I should mention that I do also think this is a stupid response to the problem of shootings. We are all very familiar with mass shootings, because they are so horrifying and seem to occur so often. As a factual matter, however, students in public schools are not really at much risk. In the 20 years since Columbine, there have been half a dozen shootings with multiple fatalities at elementary, middle, and high schools in the United States. That’s half a dozen too many, obviously. But they are not a problem that justifies turning every school in the country into an armed compound. In fact, many of them could have been prevented if we were committed to sensible gun policy and had a school system that was capable of detecting and dealing with troubled students. The Parkland shooter had been reported to police dozens and dozens of times, and had openly made threats to shoot up the school. That was where the failure was, and that’s what needs to be fixed. The Sandy Hook shooter should never have had access to heavy weaponry. By the time these people get to the schoolhouse, we’ve already failed.

In fact, many security measures on campus are futile. The only way short of an outright total surveillance state to solve these problems is through prevention.
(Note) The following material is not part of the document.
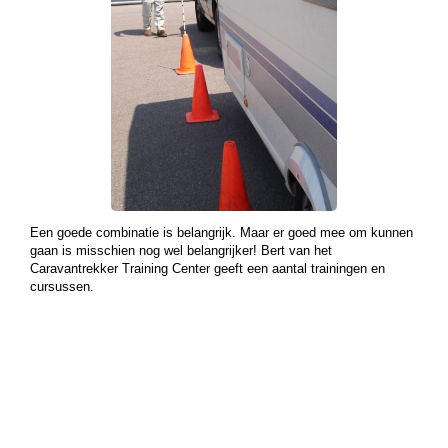
Een goede combinatie is belangrijk. Maar er goed mee om kunnen
gaan is misschien nog wel belangrijker! Bert van het
Caravantrekker Training Center geeft een aantal trainingen en
cursussen.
The security gates on Pine View’s campus, for example, are utterly useless. Handguns fit in backpacks, and many of these shootings are conducted by students. Unless you commit to putting every student’s possessions through a metal detector every morning (as some schools do), a Parkland situation is still perfectly plausible. (Also, Pine View’s fence might make students less secure. It’s easy for a determined perpetrator to shimmy over, but having the whole place surrounded by a cage, with only a few points of exit, makes it far more difficult for students to flee in an emergency.)

I honestly don’t think the building of gates comes out of a sober assessment of how to actually prevent school shootings. It’s purely reactive: Something horrible happened, thus we must have new security. But another thing that disturbs me is that in the “cost-benefit” calculus, “freedom” appears essentially nowhere. The old phrase is that whoever gives up a lot of liberty for a bit of security deserves neither. But it so often feels like people will give up all of their liberty for even the appearance of security. Hardly anyone cares about the little unquantifiable things, like how it felt to be a student at a school that respected its pupils enough to give them complete liberty.

The sociologist Max Weber is associated with the idea of the “iron cage” of rationality: There is a kind of logic that imprisons us and determines our thinking. Capitalism creates an ideological iron cage: If something cannot justify itself economically, it does not have value. Security is similar: There’s no way to argue against locking down the schools; it seems somehow like it must occur because it’s just perfectly rational. In a newspaper article about Sarasota High School’s lock-down measures, I saw an administrator say something like “Well, a school has to be able to keep track of everyone who enters and exits campus.” The fact that that statement isn’t controversial, that it seems obvious: That’s the iron cage. Does a school have to be able to keep track of everyone? Couldn’t everyone just come and go? A teacher has to take attendance, of course. But it’s strange how many people can accept as an unquestionable assumption something that was never true until recently: that everyone must be kept track of, that nothing must be unknown. All of this seems to happen without anybody really willing it: Reason travels a path that leads inescapably to the security state.

Yet as we pursue this inexorable logic further and further, we destroy so much that was valuable. All schools become detention facilities patrolled by armed guards. Everyone is registered. You must sign in at the front desk, you must present ID. You must enter through the single entrance, you may not enter after hours without permission. All of this seems so perfectly logical, so difficult to question. Anyone who objects is irrational. Impractical. They don’t take safety seriously. Soon, objections fade, logic prevails, and eventually it becomes impossible even to see the thick black bars of our iron cage.